Australia now has the lowest industrial and logistics vacancy rate in the world, after falling to 0.8% through the first half of 2022.
From an end-of-2021 figure of 1.3%, already the country’s lowest on record, CBRE Research captured a further tightening across Australia’s five major markets.
That makes Australia the nation with the lowest vacancy rate, ahead of Sweden (1.1%), end-of-2021 leader Belgium (1.3%), the United Kingdom (1.6%) and Hong Kong SAR (2.3%).
The global average at the end of H1 2022 was 2.7%, with mainland Europe as a collective and the USA sitting at 2.6% and 3.1% respectively.
Sydney has Australia’s lowest vacancy rate following a further reduction from 0.4% to 0.3% over the past six months.
That is also the lowest of any major city around the globe, ahead of Los Angeles (0.5%), Gothenburg (0.9%), Seoul (1.0%) and Auckland (1.0%).
“From 6.3% at the end of 2019, Australia’s I&L vacancy rate has trended down, to its current record low of 0.8%,” Sass J-Baleh, CBRE’s Head of Industrial & Logistics Research Australia, said.
“Although vacancy rates around the globe have also fallen over the past 12 months in particular, Australia now has the lowest national vacancy rate globally, and Sydney the lowest vacancy rate of any city.
“With Australia’s highest vacancy rate in any market now just 1.4% in Brisbane, the downward movement recorded for each market reflects the current chronic undersupply.
“Australia has a relatively low share of developments that are speculative, especially compared to other major markets, so we are unlikely to see vacancy rates change significantly over the next 12 months.”
|H2 2021 vacancy rate||H1 2022 vacancy rate|
*Based on 5,000sqm-plus NLA buildings in Sydney and Melbourne and 3,000sqm-plus NLA buildings in Brisbane, Adelaide and Perth
A dearth of opportunity is driving significant rental growth, with super prime grade rents rising a national average of 13% year-on-year to the end of June, already exceeding CBRE’s full-year forecast of 12%.
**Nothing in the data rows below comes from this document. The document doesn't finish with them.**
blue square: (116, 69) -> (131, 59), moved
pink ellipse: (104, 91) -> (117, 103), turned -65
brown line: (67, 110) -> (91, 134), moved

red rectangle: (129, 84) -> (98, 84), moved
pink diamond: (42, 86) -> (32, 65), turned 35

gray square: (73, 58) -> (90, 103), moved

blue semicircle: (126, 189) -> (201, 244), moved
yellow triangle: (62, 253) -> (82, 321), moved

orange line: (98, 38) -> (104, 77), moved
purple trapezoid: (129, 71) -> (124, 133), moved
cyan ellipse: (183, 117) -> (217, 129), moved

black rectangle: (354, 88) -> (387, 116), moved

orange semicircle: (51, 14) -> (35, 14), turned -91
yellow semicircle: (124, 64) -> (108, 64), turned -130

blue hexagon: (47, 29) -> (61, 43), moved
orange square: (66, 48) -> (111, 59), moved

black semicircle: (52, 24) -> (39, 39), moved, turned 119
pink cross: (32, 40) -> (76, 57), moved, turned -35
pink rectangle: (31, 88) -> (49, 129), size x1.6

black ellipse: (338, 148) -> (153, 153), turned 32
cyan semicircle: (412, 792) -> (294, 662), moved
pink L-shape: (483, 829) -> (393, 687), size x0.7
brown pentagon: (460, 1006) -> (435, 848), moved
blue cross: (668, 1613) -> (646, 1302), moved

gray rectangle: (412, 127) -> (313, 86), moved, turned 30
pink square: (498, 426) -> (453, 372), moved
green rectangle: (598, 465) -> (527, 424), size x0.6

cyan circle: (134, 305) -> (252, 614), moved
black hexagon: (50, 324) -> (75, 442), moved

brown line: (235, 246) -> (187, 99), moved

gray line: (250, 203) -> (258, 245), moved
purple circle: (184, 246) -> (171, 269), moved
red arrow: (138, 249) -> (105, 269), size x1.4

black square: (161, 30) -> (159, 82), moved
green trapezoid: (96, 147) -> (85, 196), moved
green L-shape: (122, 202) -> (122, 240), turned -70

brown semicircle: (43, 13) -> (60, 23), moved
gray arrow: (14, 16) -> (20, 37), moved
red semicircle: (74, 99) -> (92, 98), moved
Rental growth has been most pronounced in Sydney, currently sitting at 23% year-on-year, followed by a 17% rise in Perth and 14% in Melbourne.
“The depth in demand is giving owners and developers significant choice, and only occupiers with the strongest covenants are winning the right space,” said Cameron Grier, Regional Director of CBRE Industrial & Logistics in Pacific.
“We expect demand to continue to outpace supply this year and into 2023, and we are seeing rental growth above CBRE Research forecasts.
“New buildings in the 4,000sqm-5,000sqm range in Western Sydney, for instance, have broken past the $170/sqm net barrier, which is about $30/sqm more than they were at the start of the year.”
In line with the reduction in available supply, net absorption through the first half of 2022 fell by approximately 40% against H2 2021, with the national figure 1,400,000sqm.
Most of Australia’s major markets have high pre-commitment levels on supply in the pipeline, including Sydney with 73% of the city’s incoming 875,000sqm.
“Speculative developments only account for 33% of the floorspace in Australia’s pipeline, compared with 76% in the USA, 57% in the UK, 48% in Spain and 43% in Germany,” Ms J-Baleh added.
“That means the Australian market is less susceptible to volatility and major fluctuations in supply and vacancy levels moving forward.”